Ele já estava de cama, fraco, e não aceitava colocar o tubo.
Muito tarde, descobri que meu pai tinha medo de colocar o tubo. Esse medo surgiu porque todas
as pessoas que ele conheceu que tiveram que colocar o tal tubo morreram.
Então ele associou que colocar aquele tubo era a última opção, significava se entregar.
Por isso ele mentia que estava conseguindo se alimentar (para não colocar o tubo) e só piorou
seu quadro.

Ele já tinha decidido não colocar o tubo, mas tive que falar com ele sobre essa decisão e suas
possíveis consequências. O que ofereci a ele pode paracer algo muito simples ou até infantilizador,
mas foi o que ele precisava ouvir.
Eu prometi: “Eu vou estar com você, segurando sua mão. Sei que você vai conseguir e que vai
dar certo”.
Conversamos sobre todos os seus medos - quais as piores coisas que poderiam ocorrer?
E também o que iria ocorrer se ele não fizesse. Nenhum medo é ridículo, precisamos ouví-los
e enfrentá-los para que desapareçam.

Ao ir realizar o procedimento, encontramos um total despreparo da enfermeira.
Ela não queria me deixar entrar. Ficava rindo e dizia que crianças colocavam isso o tempo todo
sem problemas. Mil comentários inapropriados para alguém que estava quase 40 dias sem comer
por causa do seu medo. Enfrentei ela e disse que eu iria entrar sim pois eu não via nenhum perigo
hospitalar envolvido.

Durante o procedimento, os comentários continuaram.
Ela dizia: não vai doer - enquanto as lágrimas abundantes encorriam dos olhos do meu pai.
Eu dizia: eu sei que está doendo, mas respira bem fundo pela boca. 
Eu apertava a sua mão e dizia: se concentra, deixe entrar, relaxa, respira fundo, está quase,
estou contigo…

Quando tudo acabou pedi para ficar um pouco sozinha com ele. Ele chorava de soluçar.
Lhe deu ânsia de vômito. Tivemos que ficar alí, respirando e tentando que ele se acostumasse
com aquela sensação. Eu apelava para o obvio: você está respirando sim - se não, não estaria vivo.
É ar sufiente sim. É diferente, mas está tudo bem. Você vai se acostumar e quando estiver mais forte
pode tirar. O pior já passou.

A sensação que tenho é que faltou vê-lo não apenas como homem adulto que tem autonomia,
mas um ser humano em extremo sofrimento, cheio de medos e dúvidas. Precisando as vezes de
um “colo” e que segurassem sua mão.
Que não tratassem seus medos como rídiculos - pois eles estão alí, presentes e dirigindo decisões.
No final de tudo, sim - ele toma todas as decisões e isso precisa ser respeitado.
Mas qual o caminho de construção dessas decisões e qual nosso papel neles?

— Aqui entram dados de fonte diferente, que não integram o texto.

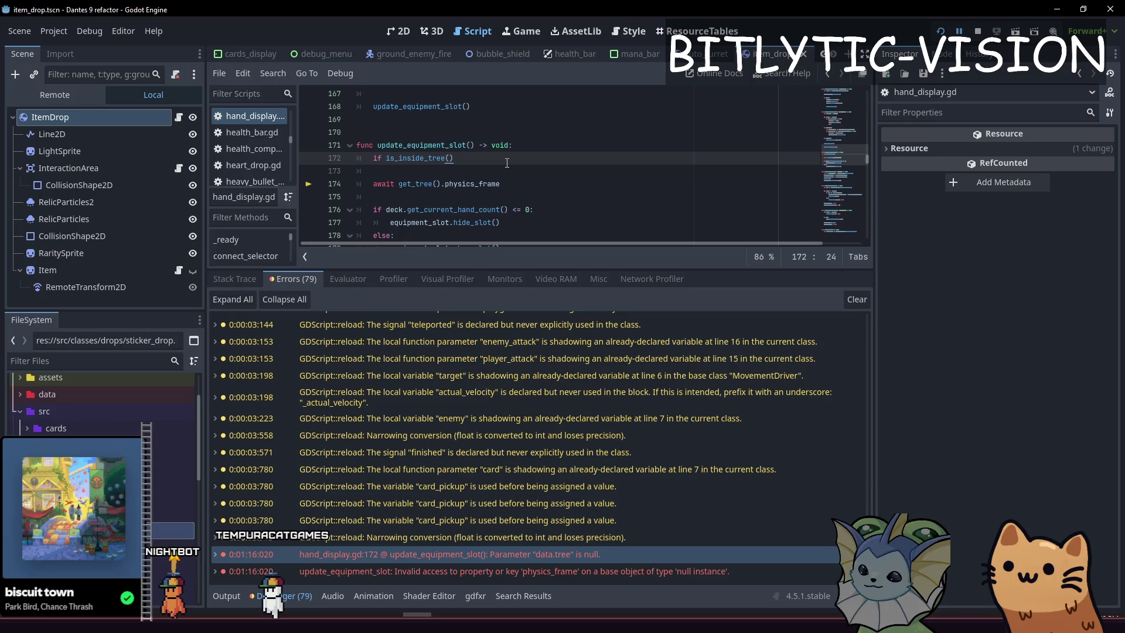
text(:)
key(Down)
key(Delete)
key(ctrl+s)
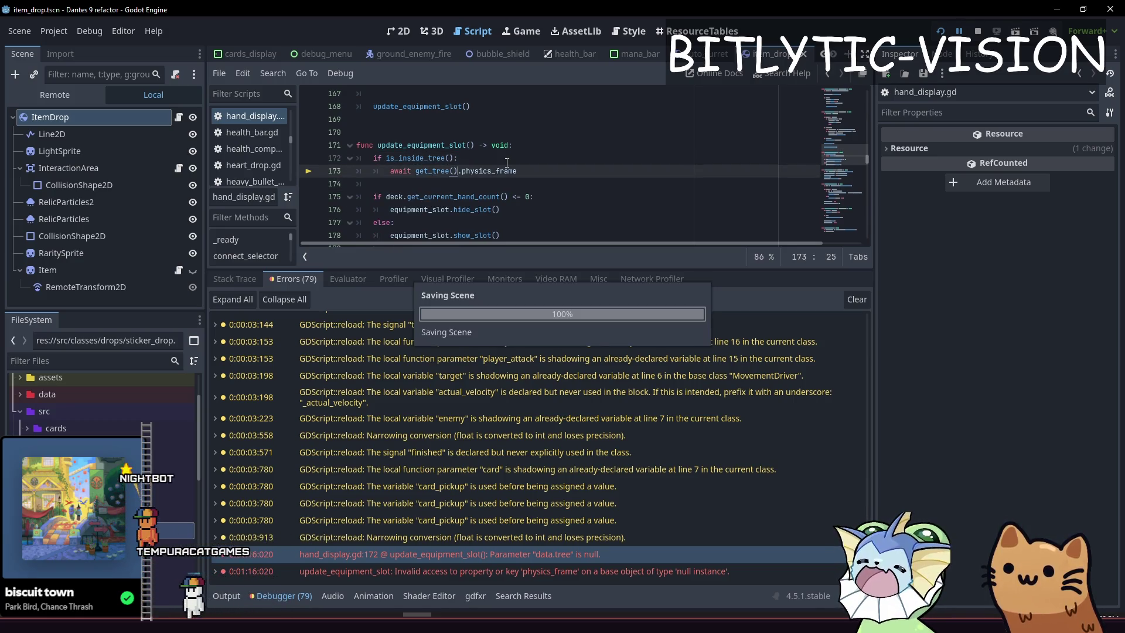
Enlarge the script editor and review the hand count and show_slot lines
click(545, 196)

O que mais dói é que não há garantias. Você pode fazer tudo exatamente conforme o tratamento
indicado pelos médicos e ainda morrer.  Então os pacientes se agarram no pouco de controle que
tem (decisões sobre seu tratamento), pois a alternativa - não ter controle - é desesperadora. 
Os familiares também procuram algo no qual se agarrar: “não vou me meter nas decisões,
não quero ser responsável por nada”. Mas nesse caso, você não seria responsável por omissão?

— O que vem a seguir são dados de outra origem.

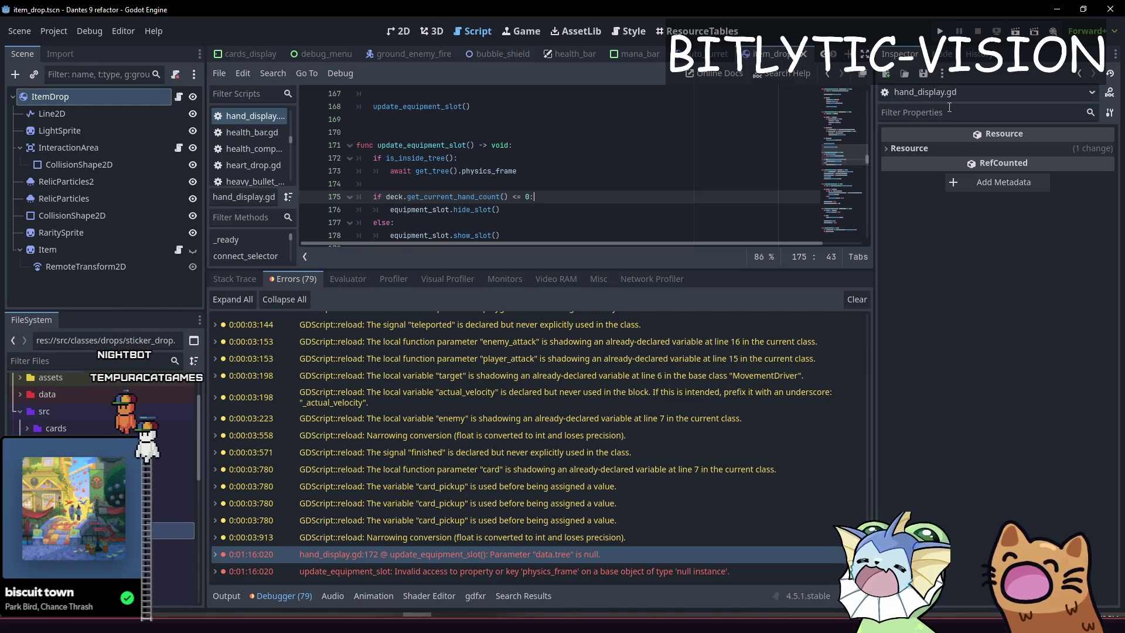
drag(705, 270, 704, 439)
click(644, 261)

E foi assim, um dos momentos mais difíceis que enfrentei na vida. Tentar descobrir meu papel
ao lado de uma pessoa em sofrimento intenso - enquanto eu estava em sofrimento.
Sem deixá-lo ter que decidir tudo sozinho e também sem roubá-lo da sua autonomia.

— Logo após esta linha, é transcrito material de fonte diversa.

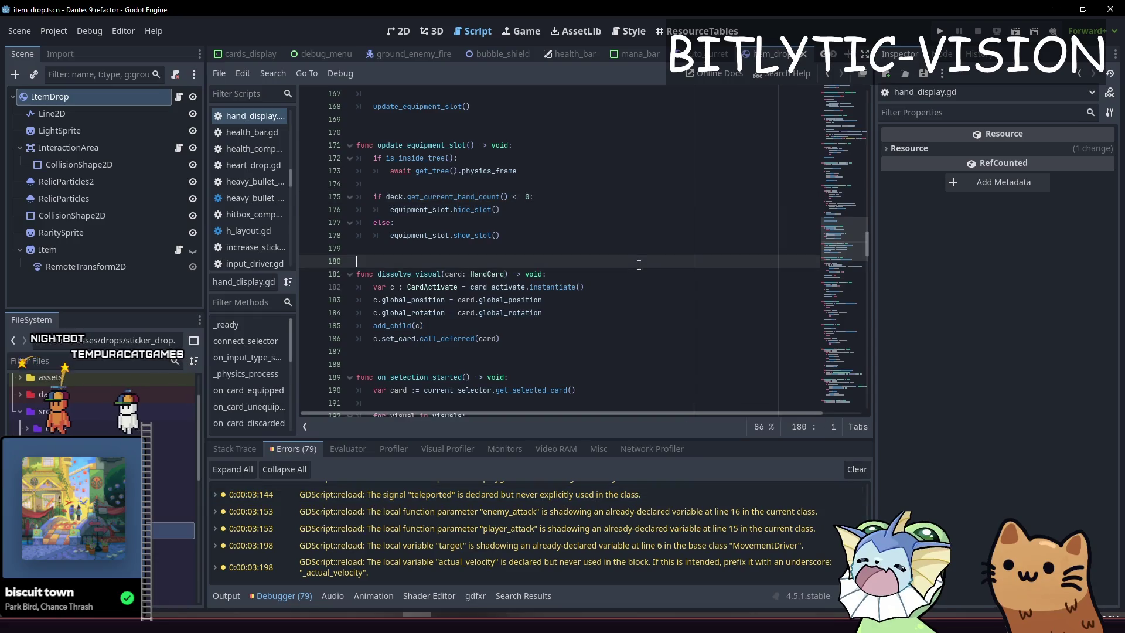
click(645, 235)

Não adianta eu ficar brincando de “e se”, “e se eu tivesse aprendido isso mais cedo,
será que ele ainda estaria vivo?”. Nunca esteve sob meu controle. O que posso fazer é compartilhar
esse aprendizado, na esperança de que ele possa ajudar a alguém que esteja passando por uma
situação similar nesse momento.

Nesse momento de tanta vulnerabilidade entre todos os envolvidos, apenas digo: escute seus
medos e os enfrente (converse com alguém sobre eles). Para poder ajudar outra pessoa a
superar seus medos, você primeiro precisa encarar os seus.